Even being handed a smoking gun, the McDonnell administration managed nothing more than to hedge a bet. Jim Cheng made a veiled effort to position the administration so it could claim participation and credit or maintain credible deniability for Waynesboro’s overseas trade venture. Governor McDonnell’s team just don’t hunt.
“The secretary of trade [Jim Cheng] wants to hold a meeting after I get back to discuss future development of the foreign trade zone and what we’re doing here.” – Waynesboro councilman Mike Harris to The News Virginian
It isn’t American economic development China is after, nor should it be. It’s about business and national interests: concepts well beyond the scope of the Bob McDonnell team’s skill set (see: ABC Privatization, VRS funding, and the soon to be nostalgic AAA bond rating). By the way, the hunt would have taken only a few keystrokes or a call to, heaven forbid, a scholar at the University of Virginia. Why didn’t Cheng know that Hong Kong is positioned as a primary arbiter for wine imports to mainland China? That China is already a domestic wine producer and intends to become a major exporter (Great Wall Wine Company and others already export worldwide). That the Chinese domestic competition sells a mid-range wine for about $5.45 a bottle but export quality is fetching $30 to $45 per bottle in Hong Kong (all USD). That this may be an effort at import/export arbitrage; that we might leverage that margin to our advantage. We shouldn’t give away the vineyard for a short term gain or potential near-term boom and the inevitable long-term disappointment. But Cheng was not so forthcoming.

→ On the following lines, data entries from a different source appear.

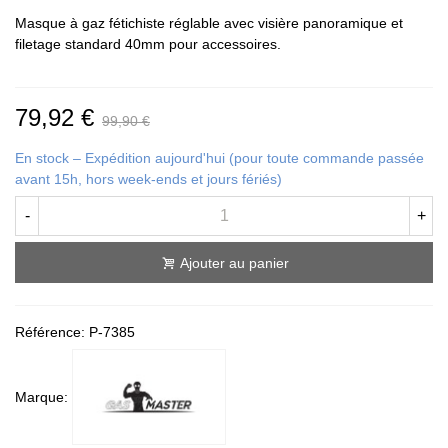
Masque à gaz fétichiste réglable avec visière panoramique et
filetage standard 40mm pour accessoires.
79,92 €
99,90 €
En stock – Expédition aujourd'hui (pour toute commande passée
avant 15h, hors week-ends et jours fériés)
-
+
Ajouter au panier
Référence:
P-7385
Marque: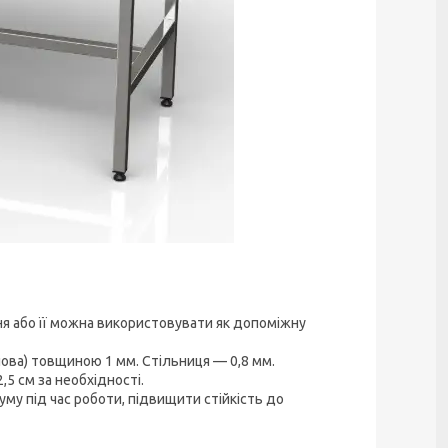
ня або її можна використовувати як допоміжну
ова) товщиною 1 мм. Стільниця — 0,8 мм.
5 см за необхідності.
му під час роботи, підвищити стійкість до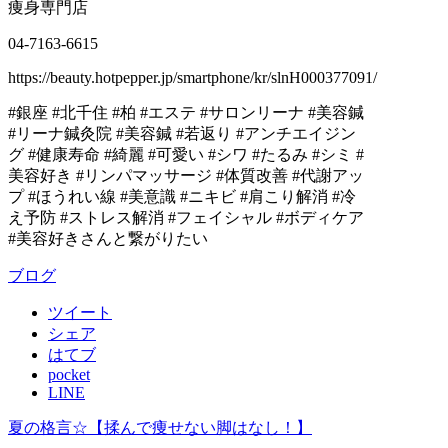
痩身専門店
04-7163-6615
https://beauty.hotpepper.jp/smartphone/kr/slnH000377091/
#銀座 #北千住 #柏 #エステ #サロンリーナ #美容鍼
#リーナ鍼灸院 #美容鍼 #若返り #アンチエイジン
グ #健康寿命 #綺麗 #可愛い #シワ #たるみ #シミ #
美容好き #リンパマッサージ #体質改善 #代謝アッ
プ #ほうれい線 #美意識 #ニキビ #肩こり解消 #冷
え予防 #ストレス解消 #フェイシャル #ボディケア
#美容好きさんと繋がりたい
ブログ
ツイート
シェア
はてブ
pocket
LINE
夏の格言☆【揉んで痩せない脚はなし！】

“In terms of overall growth in demand for wine in China over the next 10 years, China will become both a massive producer and a massive importer of wine,” says Don St Pierre, head of ASC, the Chinese wine importer and distributor acquired by Japanese drinks giant Suntory in 2009.

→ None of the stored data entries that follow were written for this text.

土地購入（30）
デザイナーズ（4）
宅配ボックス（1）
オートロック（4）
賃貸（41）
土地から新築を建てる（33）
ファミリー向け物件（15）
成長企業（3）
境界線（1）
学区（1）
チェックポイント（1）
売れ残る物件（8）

Wine has suffered the same trials as any number of other Chinese products. Excessive levels of ethanol and chemical additives have resulted in safety concerns and recalls. Virginia winery best practices may be the object of Chinese attention rather than the wines that are being produced in our region. Or it could be something entirely different. One thing is certain: China is not footing the bill for the Waynesboro councilman’s journey without an anticipated return on investment. Another thing is certain: Governor McDonnell’s team is out of its league. It can’t even table the equivalent of a city councilman’s initiative; nor, they have proven, should they. But they are happy to share anything Councilman Price may accomplish so long as there’s credit to go around. They are proving how much they do love credit.